I launched my Psychlinks Forum (an individual project) a month after that webmaster forum. My forum is now approaching 3000 members (even after pruning zero post members) after about 2 and a half years. The "committee" forum had about 600 members last time I looked (I'm no longer an active member there).

It was a great plan, we thought. In retrospect, I'm reminded of the quote by Sir Barnett Cocks:

A committee is a cul-de-sac down which good ideas are lured and then quietly strangled.

yckeller
11-21-2006, 09:28 AM
Hi Minstrel,
Hasn't society progress by learning from their mistakes ? If we already know the difficulty exists, and if we can have a way of avoiding it, why not ? You actually mentioned that your mistake was caused by the lengthy decisions, that every member of the group was involved in. Suppose that these decision making process can be overcome somehow, by a majority vote, perhaps through a poll. Or perhaps that certain important decisions were left to a few decision makers only, and the group effort was focussed on other things, such as marketing, and link building. What matters is that the end profits are divided in a fair manner.
Also, regarding the numbers of members which you gave, they could have been the result of marketing strategy, topic of interest, competition, etc and not necessarily due to the decision to work together as a group.
I was basing the idea of team work on every example in the world, for instance, a huge company such as daimler chrysler could never achieve their status with just a single worker. As a company, they worked together, pooling various skills and talents and got to where they are now.
It's only a matter of ironing out the struggles ( politics in a big company ). Sorry to having disagree with you on this, Minstrel, but my opinion wasn't swayed by the argument you gave.

minstrel
11-21-2006, 09:44 AM
Hasn't society progress by learning from their mistakes ? If we already know the difficulty exists, and if we can have a way of avoiding it, why not ? You actually mentioned that your mistake was caused by the lengthy decisions, that every member of the group was involved in. Suppose that these decision making process can be overcome somehow, by a majority vote, perhaps through a poll.
That's exactly how we set it up - it still took forever.

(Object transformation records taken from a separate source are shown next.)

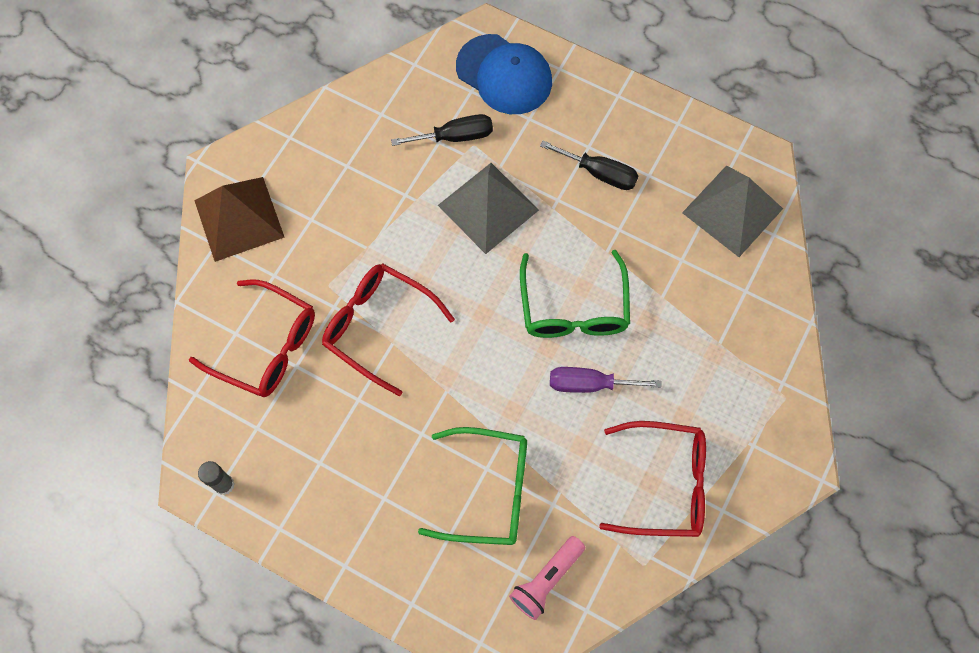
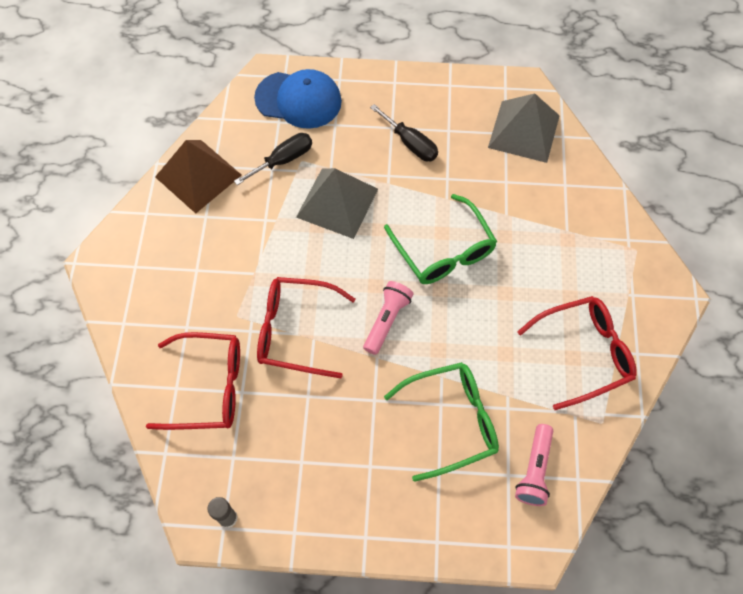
camera: 25 degrees left, 5 degrees down
brown pyramid [194,177,285,262] -> brown pyramid moved to [155,140,242,214]
black screwdriver [540,141,639,190] -> black screwdriver turned 45 degrees clockwise [370,104,438,161]
purple screwdriver [550,367,662,393] -> none
none -> pink flashlight [363,281,413,355]

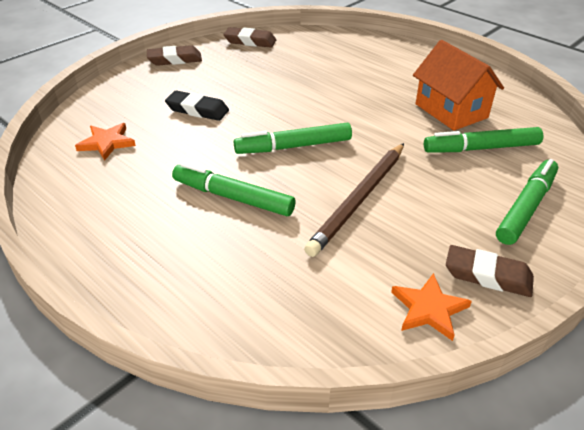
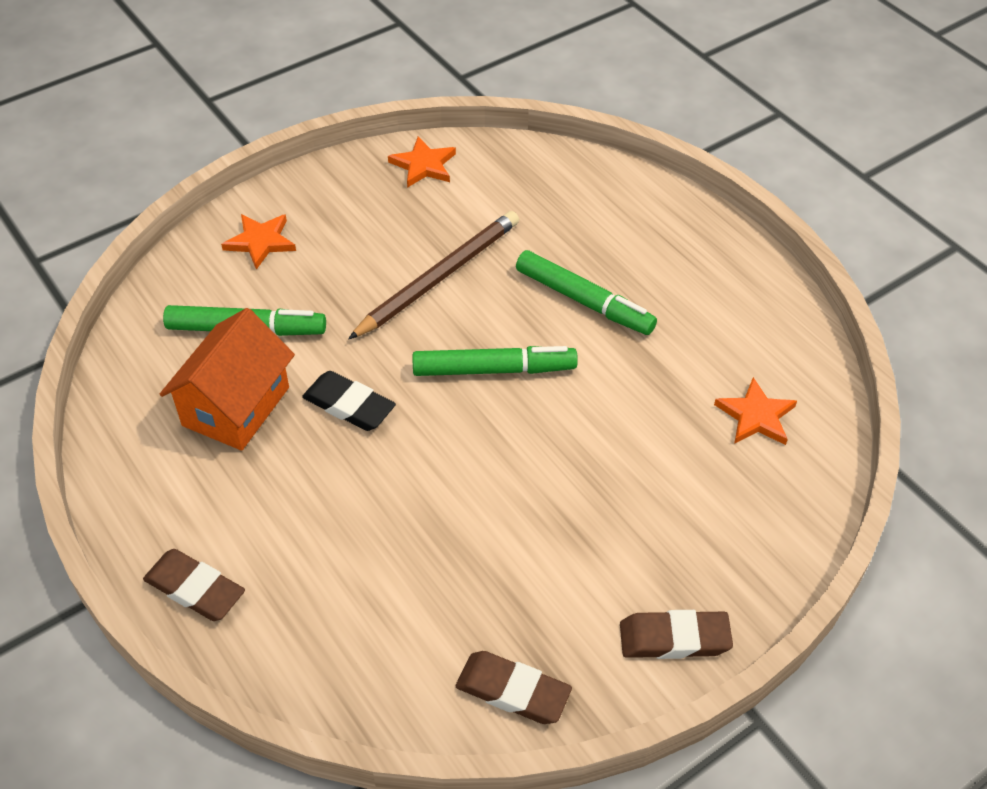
camera: 170 degrees left, 10 degrees up
black eraser [165,90,229,121] -> black eraser moved to [302,371,396,431]
orange house [413,40,504,131] -> orange house turned 45 degrees clockwise [160,308,295,450]
brown eraser [446,245,534,297] -> brown eraser moved to [143,549,245,621]
green marker [496,159,558,245] -> orange star [221,214,296,270]

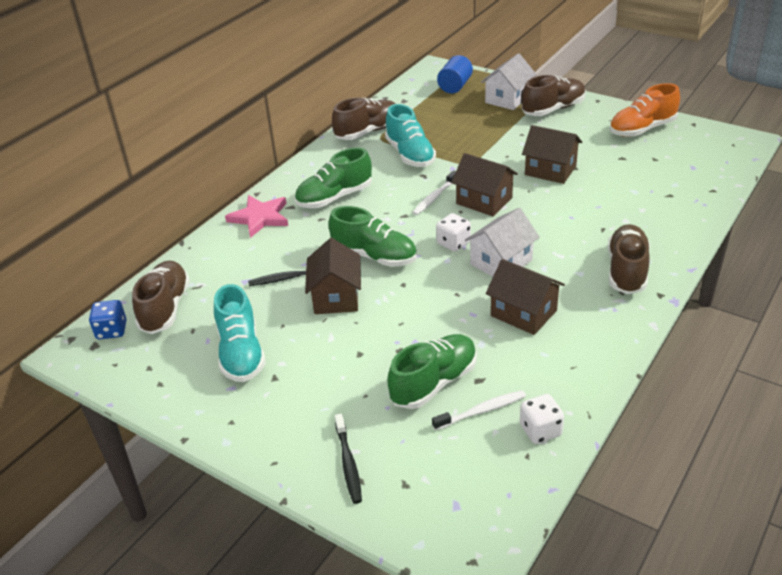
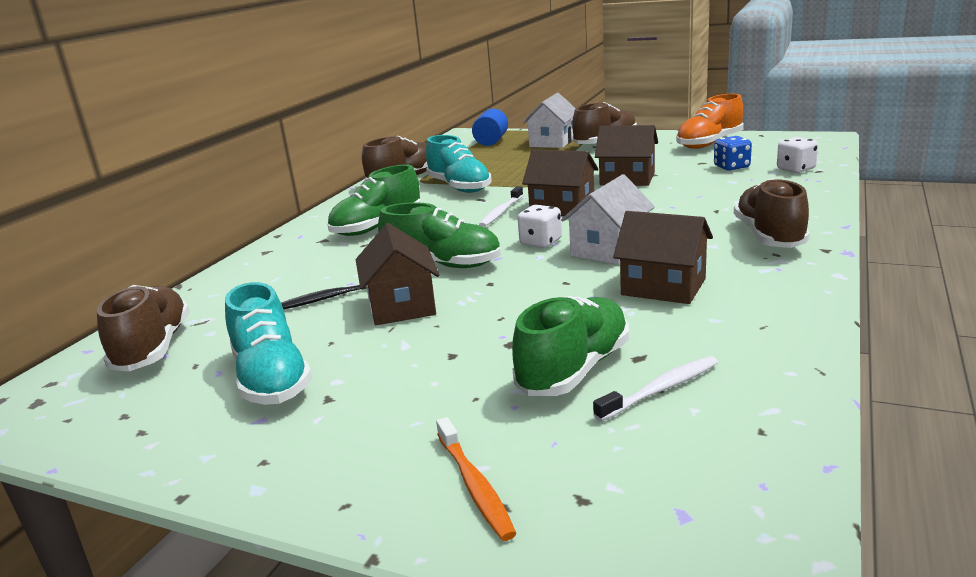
camera: 10 degrees left, 15 degrees down
blue dice [89,300,127,339] -> blue dice moved to [714,136,752,171]
pink star [225,195,288,238] -> none
black toothbrush [335,414,362,504] -> orange toothbrush [436,417,517,541]
white dice [520,394,564,444] -> white dice moved to [777,137,818,173]

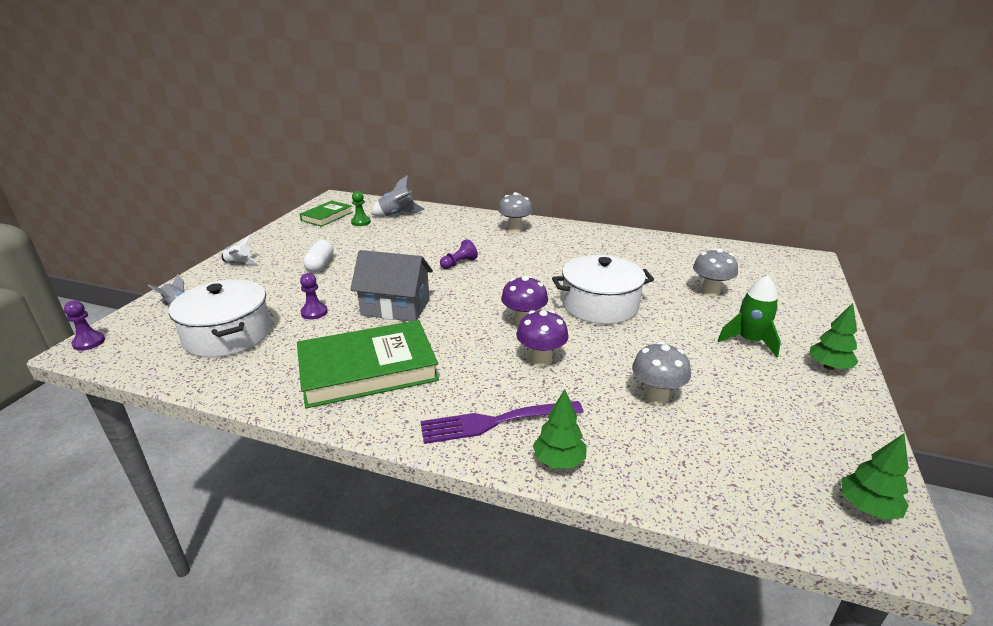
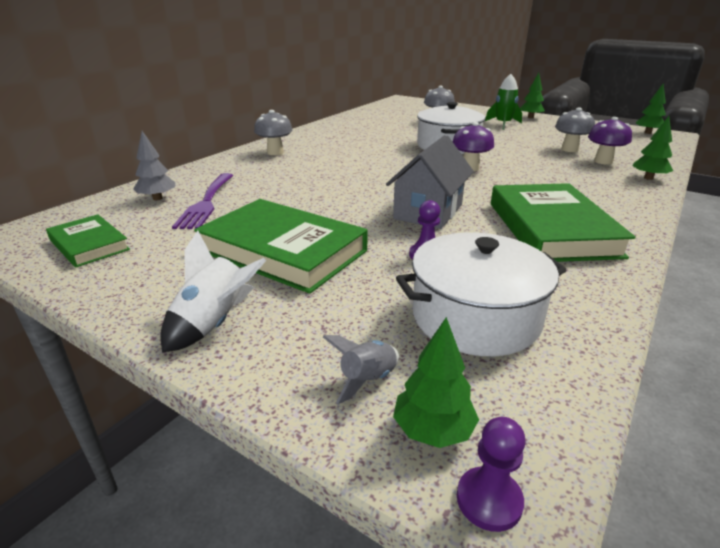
camera: 75 degrees left, 0 degrees up
white rocket [221,235,258,265] -> white rocket [161,231,266,353], size x1.56
white capsule [303,240,333,272] -> green book [194,199,368,294]
green pawn [351,191,371,226] -> none
grey rocket [371,175,425,217] -> grey tree [133,131,175,200]
purple fork [420,401,584,444] -> purple fork moved to [172,173,233,229]
purple pawn [440,239,478,269] -> none
purple mushroom [516,310,569,367] -> purple mushroom moved to [588,117,632,164]
none -> green tree [393,317,479,448]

Or perhaps that certain important decisions were left to a few decision makers only, and the group effort was focussed on other things, such as marketing, and link building. What matters is that the end profits are divided in a fair manner.
That was version 2. That led to those peope who weren't in the small "decision maker" group feeling like they were second tier, no longer equal partners.

All I can tell you is that it took me over two years to give up on that model and there is absolutely no way I would ever do it again.